### Goal
In the rows below, switch "common name" to "vernacular name" wherever it appears, and leave everything else unchanged.
►
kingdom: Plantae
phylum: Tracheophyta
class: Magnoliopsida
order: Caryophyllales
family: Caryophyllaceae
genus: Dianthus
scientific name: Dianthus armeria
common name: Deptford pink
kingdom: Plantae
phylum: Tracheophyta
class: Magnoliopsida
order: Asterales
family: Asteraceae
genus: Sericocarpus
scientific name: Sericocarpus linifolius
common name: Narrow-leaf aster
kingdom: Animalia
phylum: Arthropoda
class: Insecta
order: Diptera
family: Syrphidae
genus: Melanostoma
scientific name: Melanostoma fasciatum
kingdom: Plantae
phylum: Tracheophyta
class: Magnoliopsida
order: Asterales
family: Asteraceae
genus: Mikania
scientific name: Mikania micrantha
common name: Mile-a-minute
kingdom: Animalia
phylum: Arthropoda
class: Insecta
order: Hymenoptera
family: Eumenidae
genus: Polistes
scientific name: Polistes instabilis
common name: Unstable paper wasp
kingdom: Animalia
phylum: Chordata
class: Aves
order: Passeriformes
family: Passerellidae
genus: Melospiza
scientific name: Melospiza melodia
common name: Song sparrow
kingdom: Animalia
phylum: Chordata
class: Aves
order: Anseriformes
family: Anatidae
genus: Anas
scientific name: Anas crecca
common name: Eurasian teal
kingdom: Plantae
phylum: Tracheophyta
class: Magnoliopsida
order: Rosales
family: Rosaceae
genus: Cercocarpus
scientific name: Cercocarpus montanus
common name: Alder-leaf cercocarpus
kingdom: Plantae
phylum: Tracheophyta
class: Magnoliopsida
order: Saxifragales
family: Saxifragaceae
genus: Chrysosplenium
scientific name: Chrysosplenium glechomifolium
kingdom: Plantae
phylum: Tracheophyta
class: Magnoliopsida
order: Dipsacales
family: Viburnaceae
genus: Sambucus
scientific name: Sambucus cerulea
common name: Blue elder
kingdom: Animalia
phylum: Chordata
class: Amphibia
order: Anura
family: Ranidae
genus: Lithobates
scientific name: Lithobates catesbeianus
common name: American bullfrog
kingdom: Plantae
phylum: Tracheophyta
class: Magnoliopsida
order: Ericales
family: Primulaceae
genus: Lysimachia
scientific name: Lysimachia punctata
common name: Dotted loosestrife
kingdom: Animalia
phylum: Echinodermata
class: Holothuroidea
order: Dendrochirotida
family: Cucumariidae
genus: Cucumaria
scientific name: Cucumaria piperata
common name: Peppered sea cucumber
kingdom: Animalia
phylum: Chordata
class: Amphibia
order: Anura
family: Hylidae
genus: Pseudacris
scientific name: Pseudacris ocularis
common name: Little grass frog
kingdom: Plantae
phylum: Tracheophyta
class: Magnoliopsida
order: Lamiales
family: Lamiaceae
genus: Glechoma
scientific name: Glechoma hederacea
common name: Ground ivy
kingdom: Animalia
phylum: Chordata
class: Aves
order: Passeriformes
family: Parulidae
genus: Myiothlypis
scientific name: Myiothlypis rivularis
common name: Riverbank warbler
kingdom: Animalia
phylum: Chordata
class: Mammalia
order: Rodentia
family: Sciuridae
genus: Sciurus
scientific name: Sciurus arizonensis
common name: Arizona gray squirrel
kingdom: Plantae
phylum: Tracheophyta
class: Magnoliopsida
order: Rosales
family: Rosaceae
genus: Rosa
◄
### Exercise response
kingdom: Plantae
phylum: Tracheophyta
class: Magnoliopsida
order: Caryophyllales
family: Caryophyllaceae
genus: Dianthus
scientific name: Dianthus armeria
vernacular name: Deptford pink
kingdom: Plantae
phylum: Tracheophyta
class: Magnoliopsida
order: Asterales
family: Asteraceae
genus: Sericocarpus
scientific name: Sericocarpus linifolius
vernacular name: Narrow-leaf aster
kingdom: Animalia
phylum: Arthropoda
class: Insecta
order: Diptera
family: Syrphidae
genus: Melanostoma
scientific name: Melanostoma fasciatum
kingdom: Plantae
phylum: Tracheophyta
class: Magnoliopsida
order: Asterales
family: Asteraceae
genus: Mikania
scientific name: Mikania micrantha
vernacular name: Mile-a-minute
kingdom: Animalia
phylum: Arthropoda
class: Insecta
order: Hymenoptera
family: Eumenidae
genus: Polistes
scientific name: Polistes instabilis
vernacular name: Unstable paper wasp
kingdom: Animalia
phylum: Chordata
class: Aves
order: Passeriformes
family: Passerellidae
genus: Melospiza
scientific name: Melospiza melodia
vernacular name: Song sparrow
kingdom: Animalia
phylum: Chordata
class: Aves
order: Anseriformes
family: Anatidae
genus: Anas
scientific name: Anas crecca
vernacular name: Eurasian teal
kingdom: Plantae
phylum: Tracheophyta
class: Magnoliopsida
order: Rosales
family: Rosaceae
genus: Cercocarpus
scientific name: Cercocarpus montanus
vernacular name: Alder-leaf cercocarpus
kingdom: Plantae
phylum: Tracheophyta
class: Magnoliopsida
order: Saxifragales
family: Saxifragaceae
genus: Chrysosplenium
scientific name: Chrysosplenium glechomifolium
kingdom: Plantae
phylum: Tracheophyta
class: Magnoliopsida
order: Dipsacales
family: Viburnaceae
genus: Sambucus
scientific name: Sambucus cerulea
vernacular name: Blue elder
kingdom: Animalia
phylum: Chordata
class: Amphibia
order: Anura
family: Ranidae
genus: Lithobates
scientific name: Lithobates catesbeianus
vernacular name: American bullfrog
kingdom: Plantae
phylum: Tracheophyta
class: Magnoliopsida
order: Ericales
family: Primulaceae
genus: Lysimachia
scientific name: Lysimachia punctata
vernacular name: Dotted loosestrife
kingdom: Animalia
phylum: Echinodermata
class: Holothuroidea
order: Dendrochirotida
family: Cucumariidae
genus: Cucumaria
scientific name: Cucumaria piperata
vernacular name: Peppered sea cucumber
kingdom: Animalia
phylum: Chordata
class: Amphibia
order: Anura
family: Hylidae
genus: Pseudacris
scientific name: Pseudacris ocularis
vernacular name: Little grass frog
kingdom: Plantae
phylum: Tracheophyta
class: Magnoliopsida
order: Lamiales
family: Lamiaceae
genus: Glechoma
scientific name: Glechoma hederacea
vernacular name: Ground ivy
kingdom: Animalia
phylum: Chordata
class: Aves
order: Passeriformes
family: Parulidae
genus: Myiothlypis
scientific name: Myiothlypis rivularis
vernacular name: Riverbank warbler
kingdom: Animalia
phylum: Chordata
class: Mammalia
order: Rodentia
family: Sciuridae
genus: Sciurus
scientific name: Sciurus arizonensis
vernacular name: Arizona gray squirrel
kingdom: Plantae
phylum: Tracheophyta
class: Magnoliopsida
order: Rosales
family: Rosaceae
genus: Rosa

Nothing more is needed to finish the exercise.